_Your task_
In the records, each line holding "Poederdoos" must be reported.

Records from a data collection
>>>
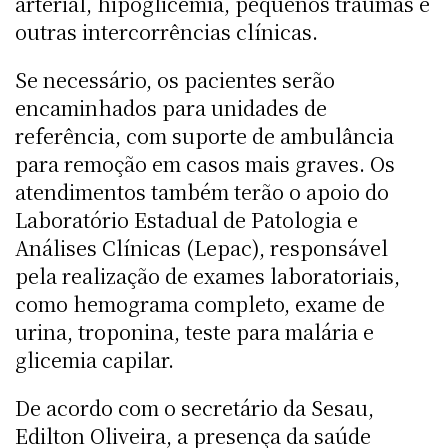
arterial, hipoglicemia, pequenos traumas e
outras intercorrências clínicas.
Se necessário, os pacientes serão
encaminhados para unidades de
referência, com suporte de ambulância
para remoção em casos mais graves. Os
atendimentos também terão o apoio do
Laboratório Estadual de Patologia e
Análises Clínicas (Lepac), responsável
pela realização de exames laboratoriais,
como hemograma completo, exame de
urina, troponina, teste para malária e
glicemia capilar.
De acordo com o secretário da Sesau,
Edilton Oliveira, a presença da saúde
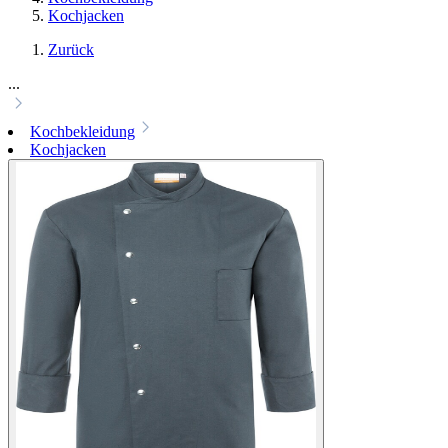
Kochjacken
Zurück
...
Kochbekleidung
Kochjacken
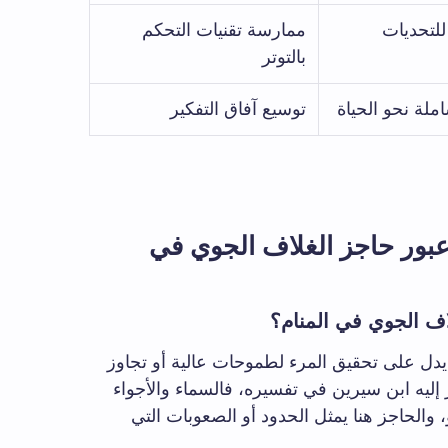
للتحديات
ممارسة تقنيات التحكم
بالتوتر
لة نحو الحياة
توسيع آفاق التفكير
بور حاجز الغلاف الجوي في
اف الجوي في المنام؟
يدل على تحقيق المرء لطموحات عالية أو تجاوز
 إليه ابن سيرين في تفسيره، فالسماء والأجواء
 والحاجز هنا يمثل الحدود أو الصعوبات التي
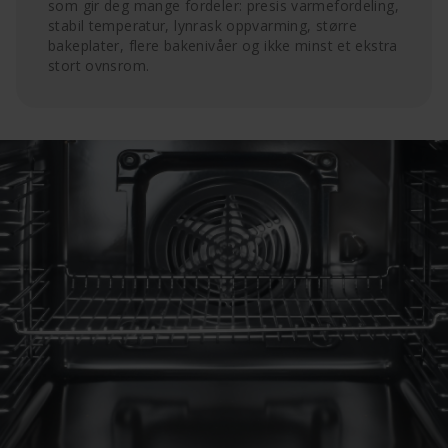
som gir deg mange fordeler: presis varmefordeling,
stabil temperatur, lynrask oppvarming, større
bakeplater, flere bakenivåer og ikke minst et ekstra
stort ovnsrom.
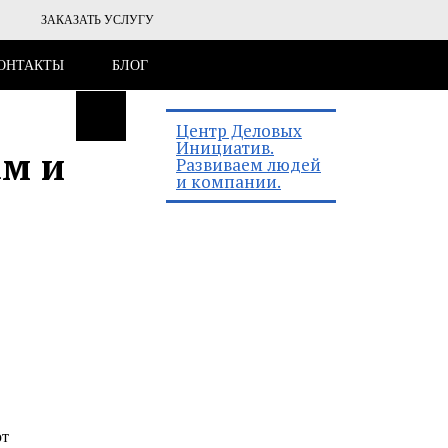
ЗАКАЗАТЬ УСЛУГУ
ОНТАКТЫ
БЛОГ
Центр Деловых
Инициатив.
ам и
Развиваем людей
и компании.
ют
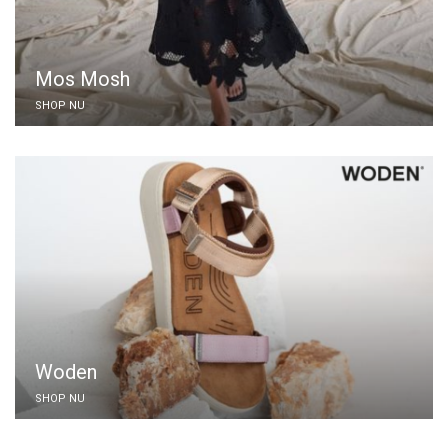
Mos Mosh
SHOP NU
Woden
SHOP NU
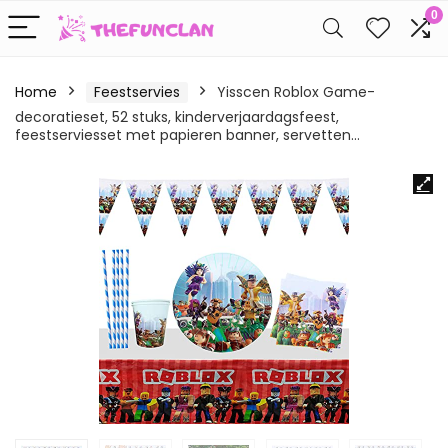
0
Home
Feestservies
Yisscen Roblox Game-
decoratieset, 52 stuks, kinderverjaardagsfeest,
feestserviesset met papieren banner, servetten…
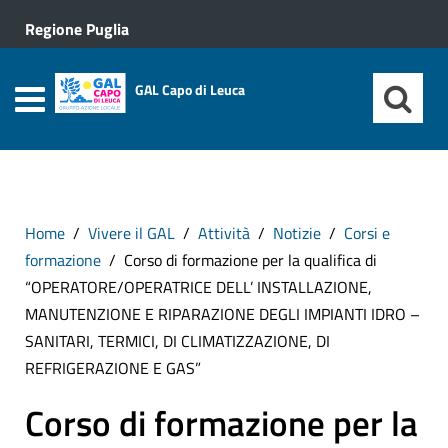
Regione Puglia
GAL Capo di Leuca
Home
Vivere il GAL
Attività
Notizie
Corsi e
formazione
Corso di formazione per la qualifica di
“OPERATORE/OPERATRICE DELL’ INSTALLAZIONE,
MANUTENZIONE E RIPARAZIONE DEGLI IMPIANTI IDRO –
SANITARI, TERMICI, DI CLIMATIZZAZIONE, DI
REFRIGERAZIONE E GAS”
Corso di formazione per la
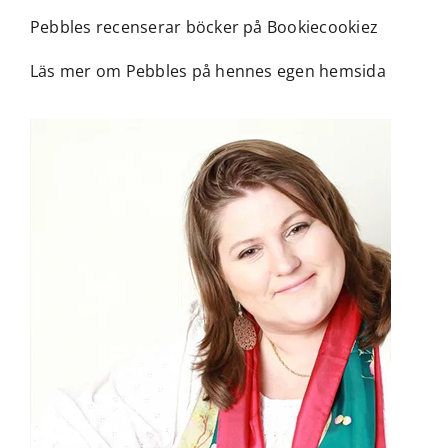
Pebbles recenserar böcker på Bookiecookiez
Läs mer om Pebbles på hennes egen hemsida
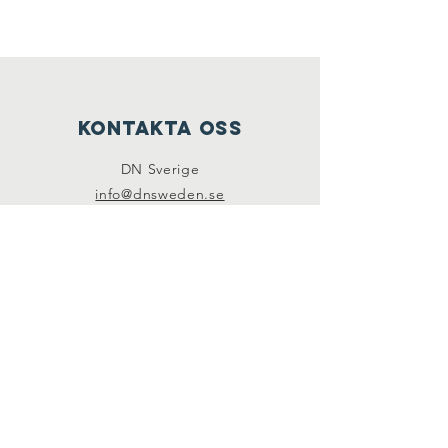
Kontakta oss
DN Sverige
info@dnsweden.se
Sociala media
FACEBOOK
INSTAGRAM
PRENUMERERA
Join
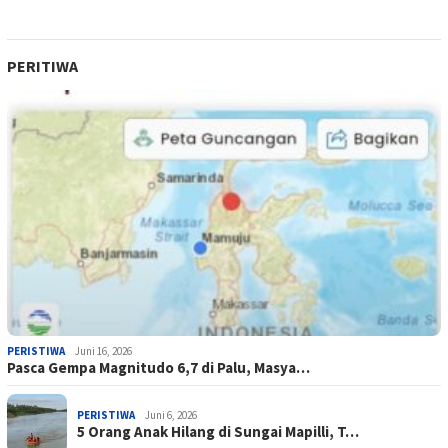
PERITIWA
PERISTIWA
Juni 16, 2026
Pasca Gempa Magnitudo 6,7 di Palu, Masya…
PERISTIWA
Juni 6, 2026
5 Orang Anak Hilang di Sungai Mapilli, T…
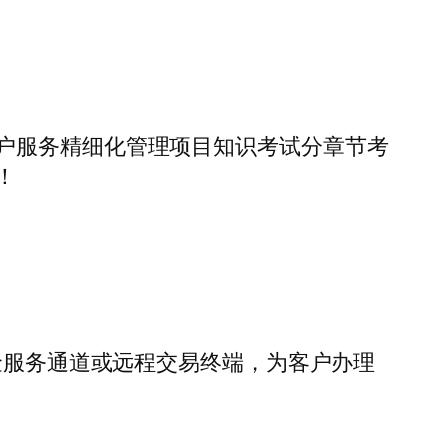
户服务精细化管理项目知识考试分章节考
！
金服务通道或远程交易终端，为客户办理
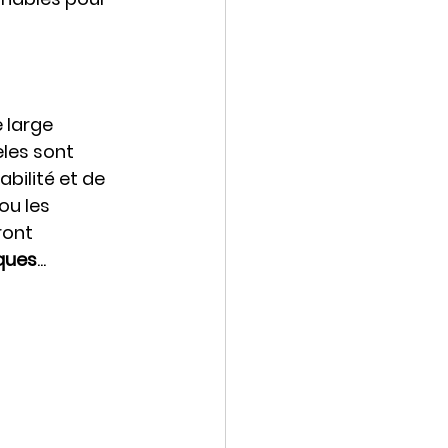
 large 
les sont 
bilité et de 
 ou les 
ront 
rques
...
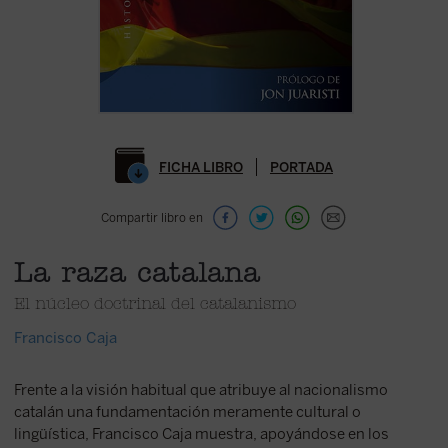
FICHA LIBRO
PORTADA
Compartir libro en
La raza catalana
El núcleo doctrinal del catalanismo
Francisco Caja
Frente a la visión habitual que atribuye al nacionalismo
catalán una fundamentación meramente cultural o
lingüística, Francisco Caja muestra, apoyándose en los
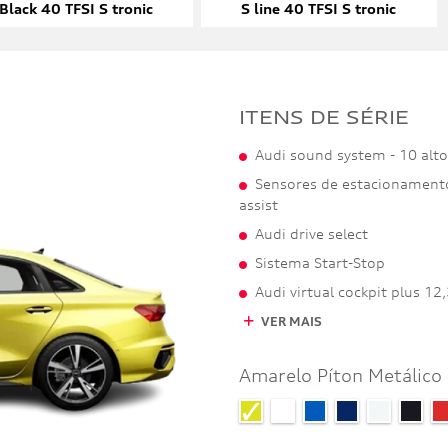
Black 40 TFSI S tronic
S line 40 TFSI S tronic
ITENS DE SÉRIE
Audi sound system - 10 alt
Sensores de estacionamento
assist
Audi drive select
Sistema Start-Stop
Audi virtual cockpit plus 12,
VER MAIS
Amarelo Píton Metálico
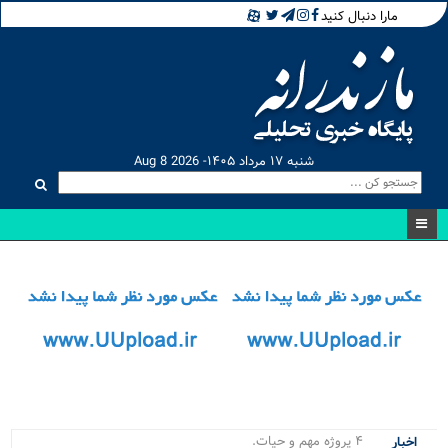
مارا دنبال کنید
شنبه ۱۷ مرداد ۱۴۰۵- Aug 8 2026
۴ پروژه مهم و حیاتی نور .
اخبار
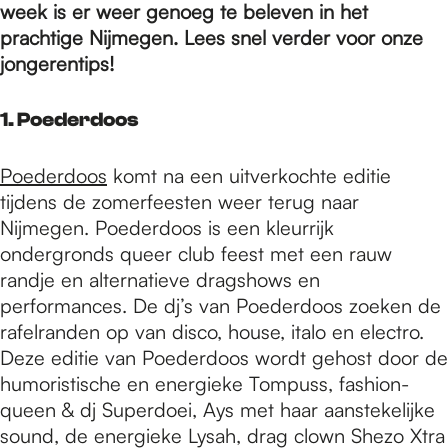
e
week is er weer genoeg te beleven in het
prachtige Nijmegen. Lees snel verder voor onze
jongerentips!
p
1. Poederdoos
a
Poederdoos
komt na een uitverkochte editie
tijdens de zomerfeesten weer terug naar
g
Nijmegen. Poederdoos is een kleurrijk
ondergronds queer club feest met een rauw
e
randje en alternatieve dragshows en
performances. De dj’s van Poederdoos zoeken de
rafelranden op van disco, house, italo en electro.
Deze editie van Poederdoos wordt gehost door de
humoristische en energieke Tompuss, fashion-
queen & dj Superdoei, Ays met haar aanstekelijke
sound, de energieke Lysah, drag clown Shezo Xtra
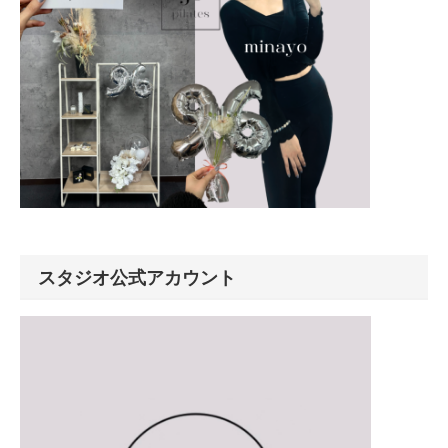
スタジオ公式アカウント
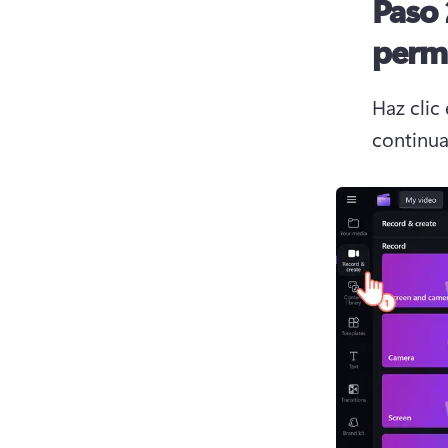
Paso 
permi
Haz clic 
continua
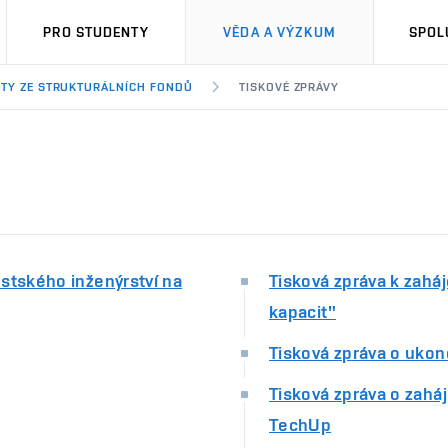
PRO STUDENTY
VĚDA A VÝZKUM
SPOL
TY ZE STRUKTURÁLNÍCH FONDŮ
TISKOVÉ ZPRÁVY
stského inženýrství na
Tisková zpráva k zahá
kapacit"
Tisková zpráva o ukon
Tisková zpráva o zahá
TechUp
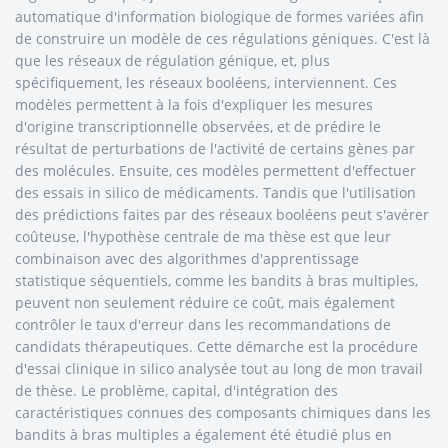
automatique d'information biologique de formes variées afin
de construire un modèle de ces régulations géniques. C'est là
que les réseaux de régulation génique, et, plus
spécifiquement, les réseaux booléens, interviennent. Ces
modèles permettent à la fois d'expliquer les mesures
d'origine transcriptionnelle observées, et de prédire le
résultat de perturbations de l'activité de certains gènes par
des molécules. Ensuite, ces modèles permettent d'effectuer
des essais in silico de médicaments. Tandis que l'utilisation
des prédictions faites par des réseaux booléens peut s'avérer
coûteuse, l'hypothèse centrale de ma thèse est que leur
combinaison avec des algorithmes d'apprentissage
statistique séquentiels, comme les bandits à bras multiples,
peuvent non seulement réduire ce coût, mais également
contrôler le taux d'erreur dans les recommandations de
candidats thérapeutiques. Cette démarche est la procédure
d'essai clinique in silico analysée tout au long de mon travail
de thèse. Le problème, capital, d'intégration des
caractéristiques connues des composants chimiques dans les
bandits à bras multiples a également été étudié plus en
<<<
_Reply_
1. Poederdoos
Poederdoos
Nijmegen. Poederdoos is een kleurrijk
performances. De dj’s van Poederdoos zoeken de
Deze editie van Poederdoos wordt gehost door de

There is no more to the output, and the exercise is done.